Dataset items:

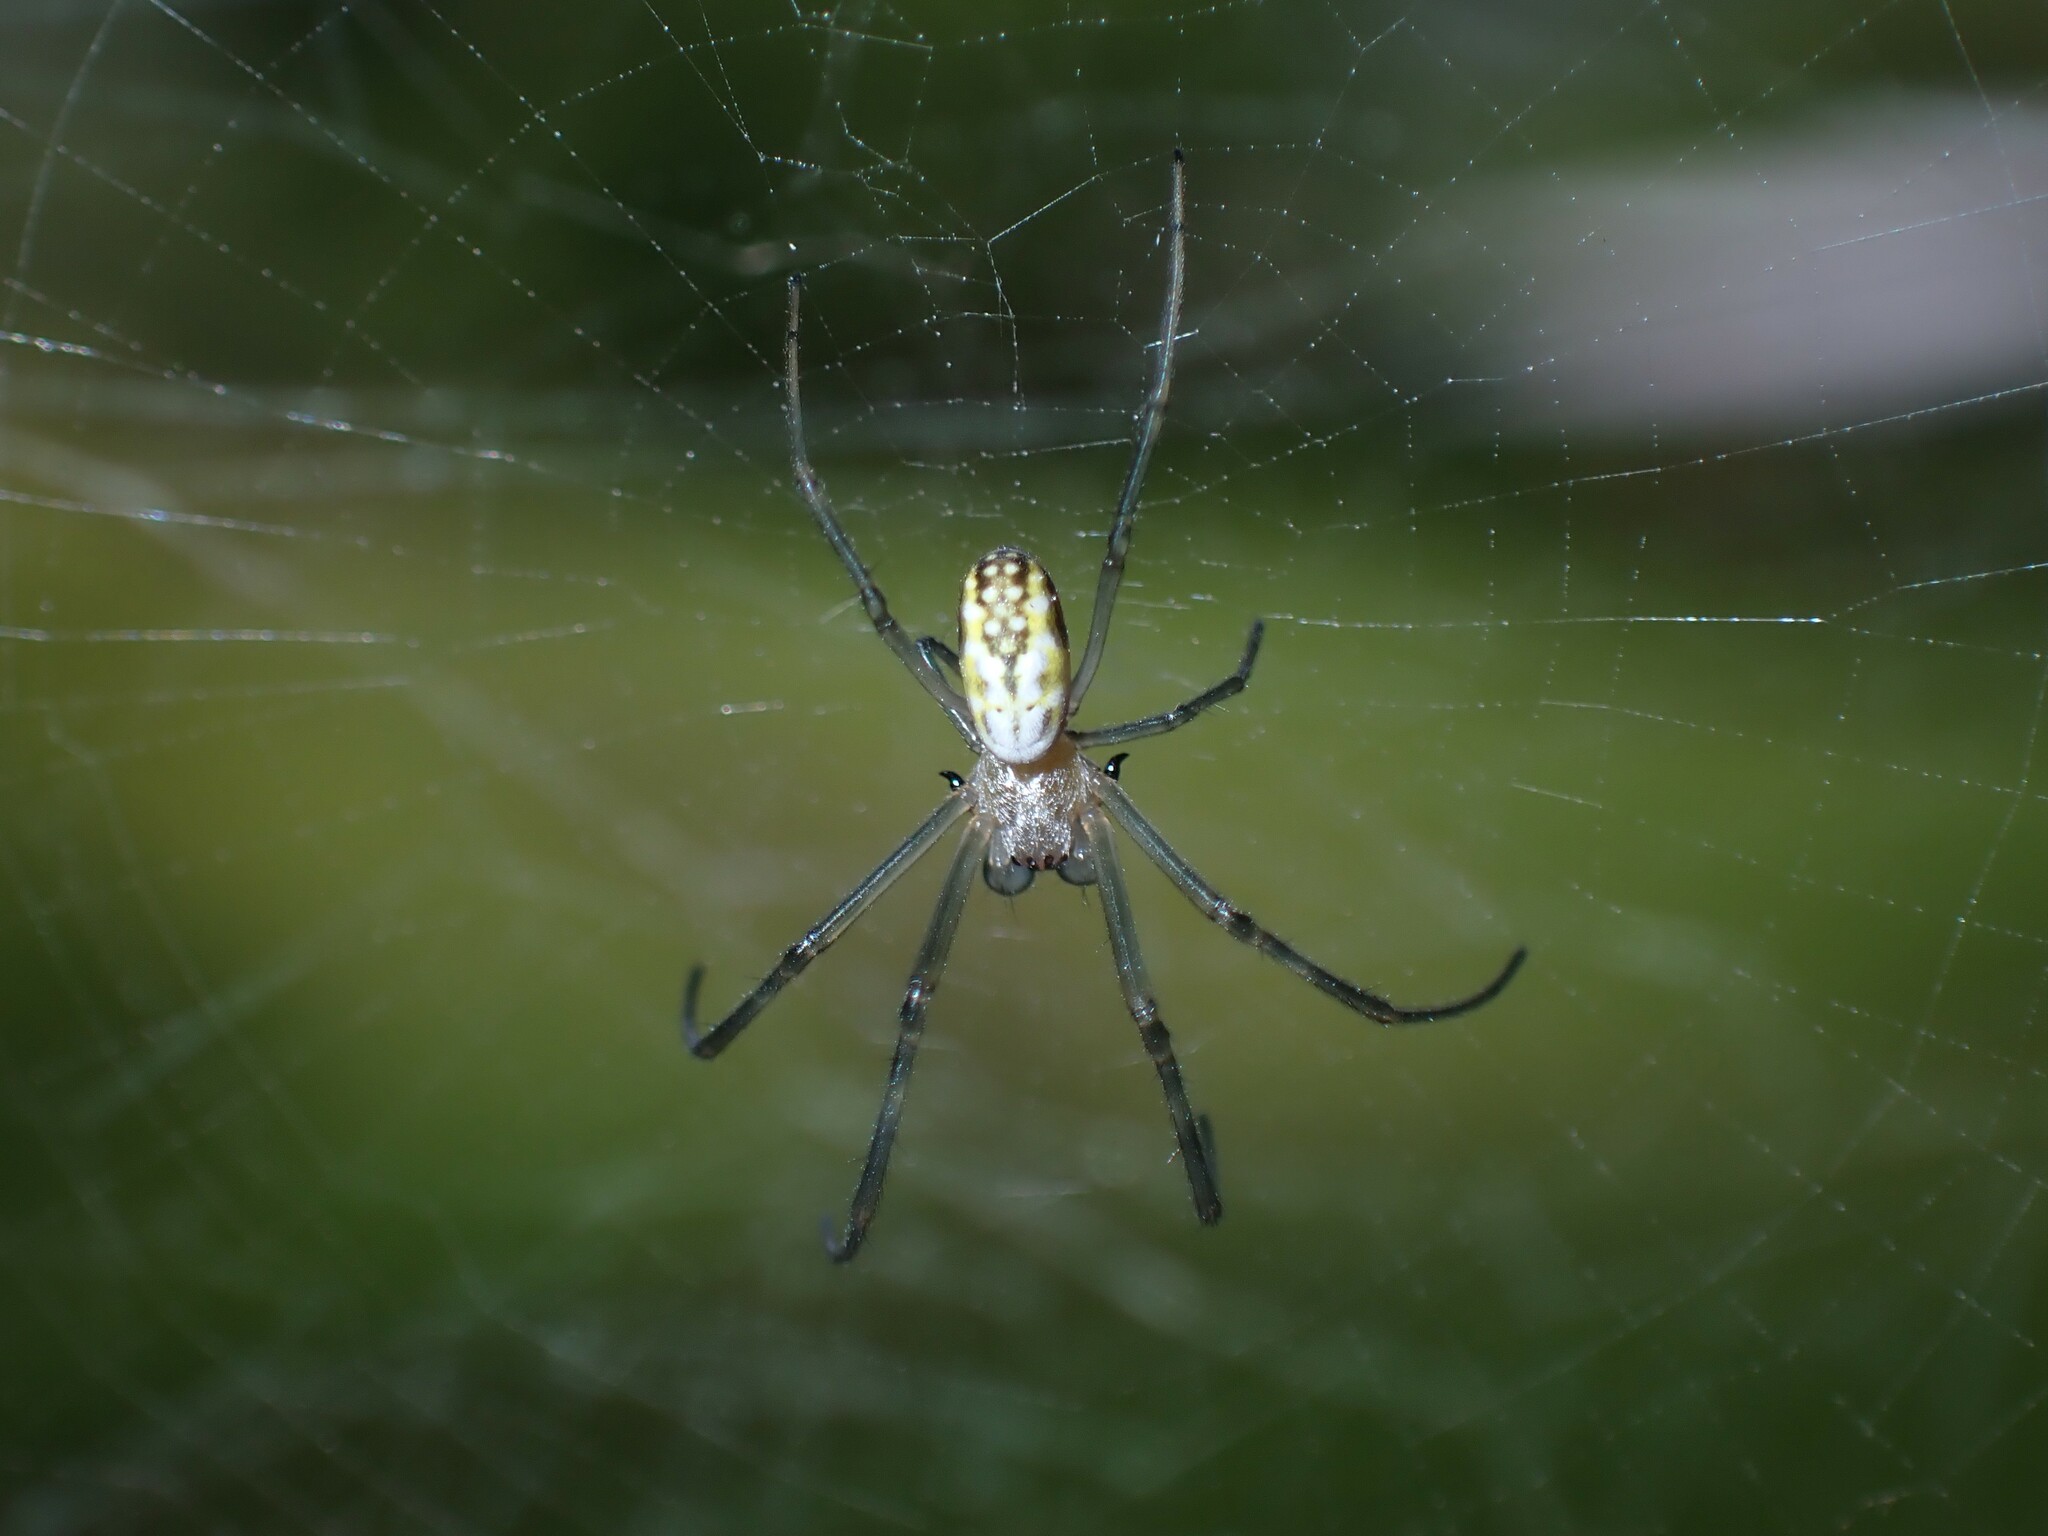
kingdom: Animalia
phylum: Arthropoda
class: Arachnida
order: Araneae
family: Araneidae
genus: Trichonephila
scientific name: Trichonephila plumipes
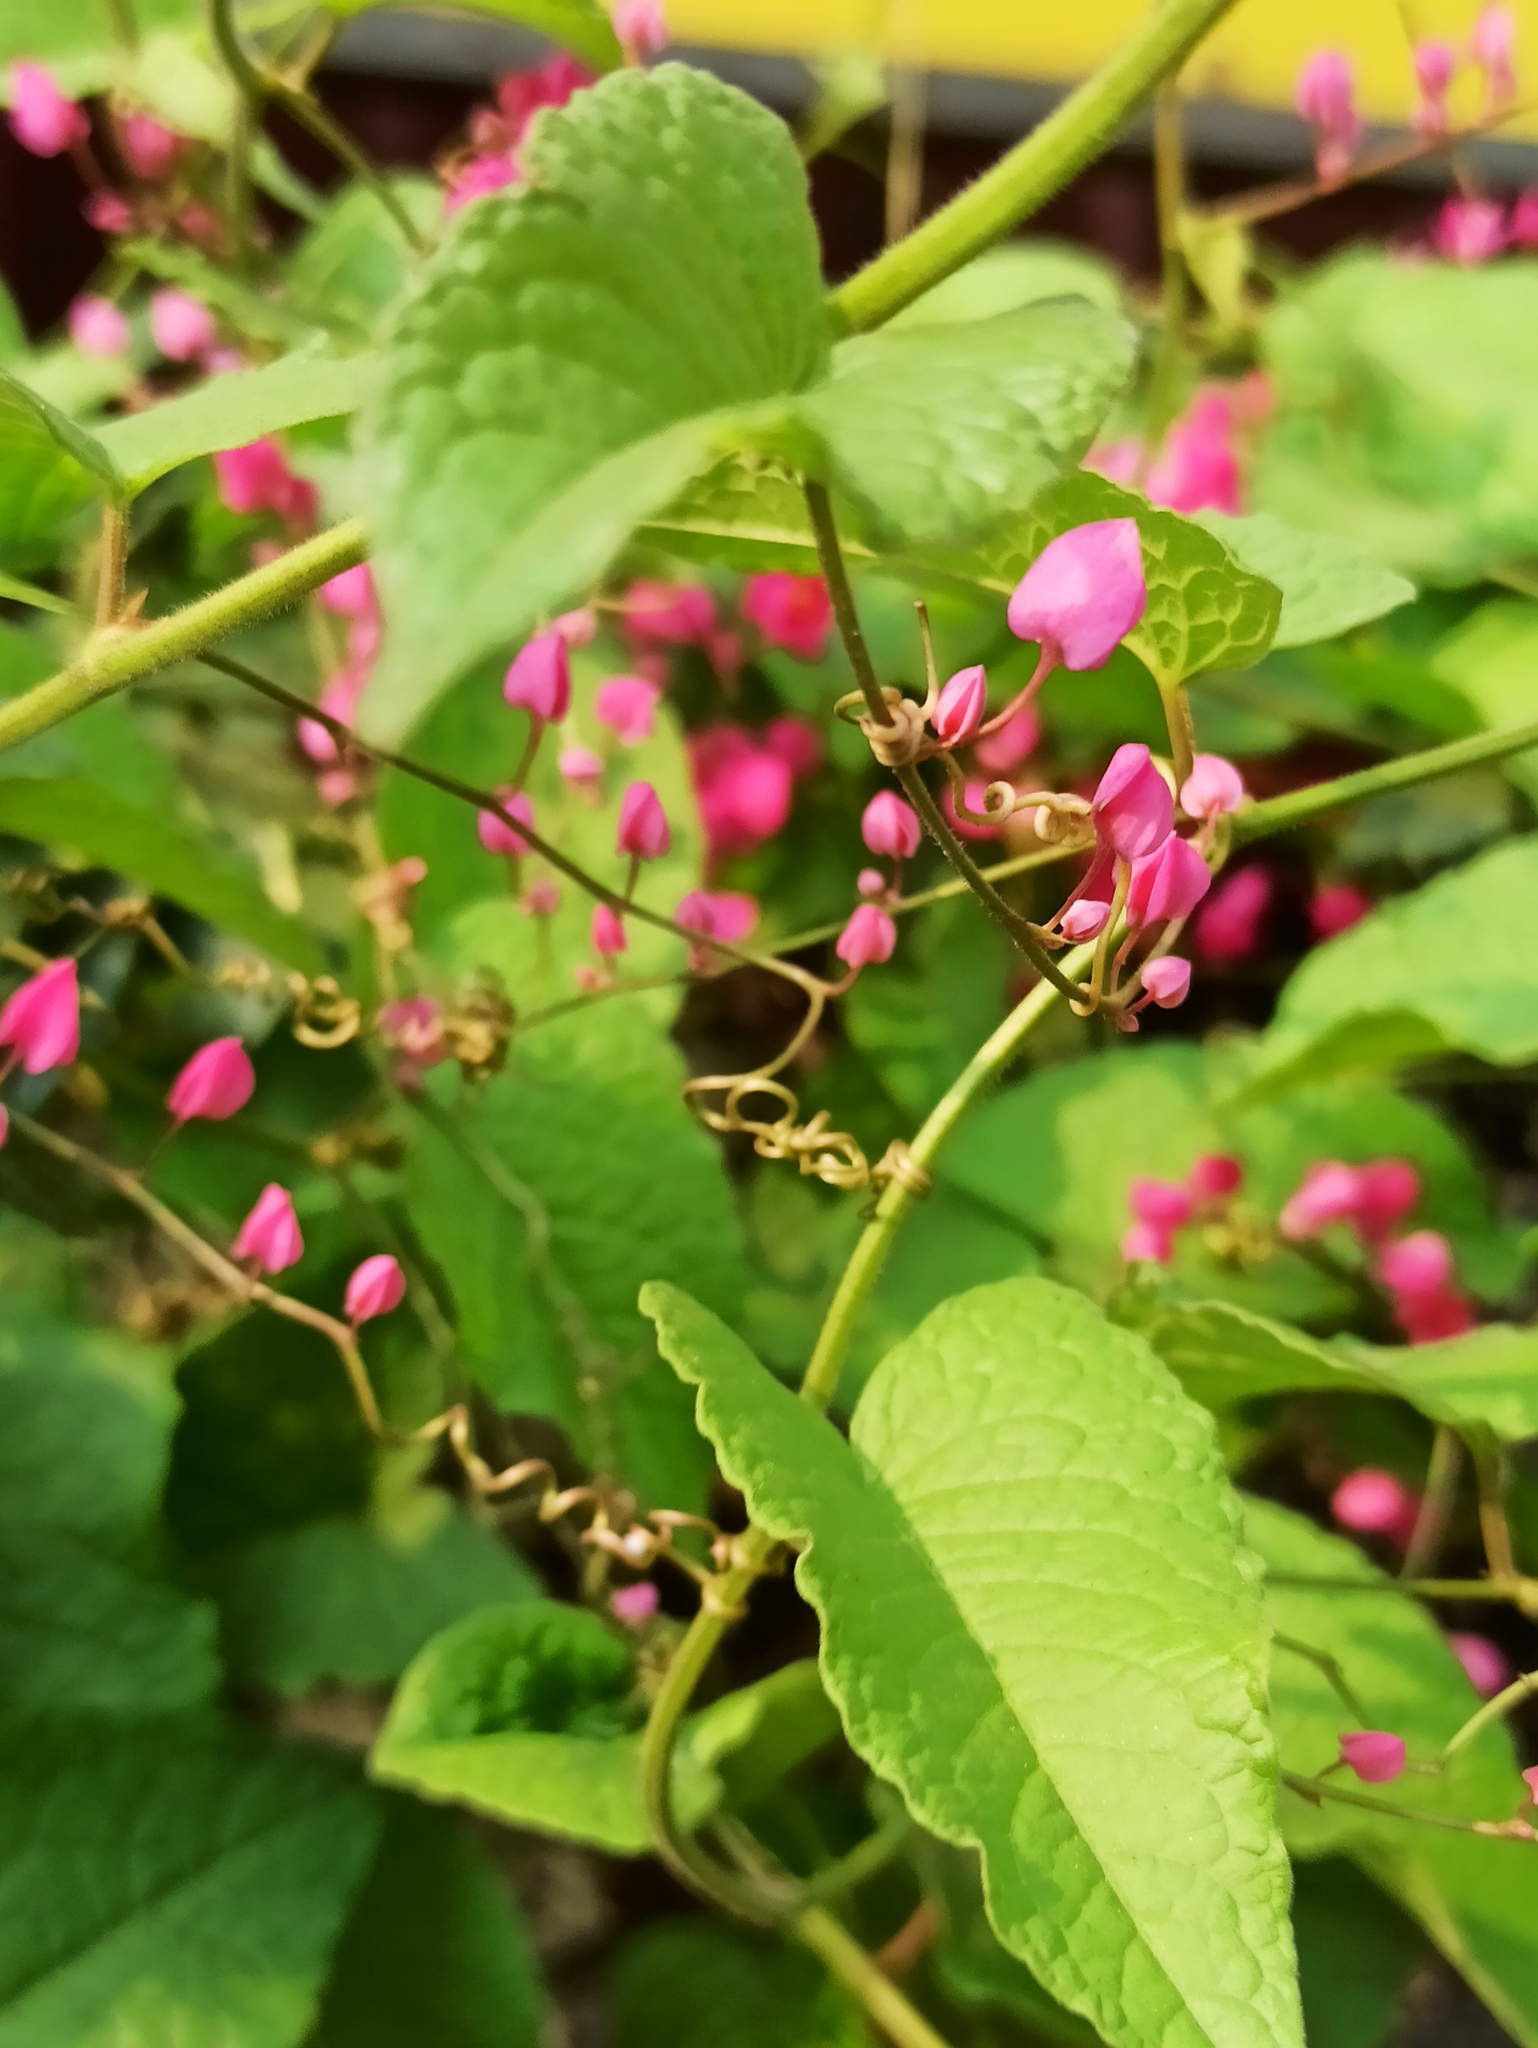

INSTRUCTION :: Reproduce every line of text in each row above word for word, leaving out the pictures.

RIGHT ANSWER ::
kingdom: Animalia
phylum: Arthropoda
class: Arachnida
order: Araneae
family: Araneidae
genus: Trichonephila
scientific name: Trichonephila plumipes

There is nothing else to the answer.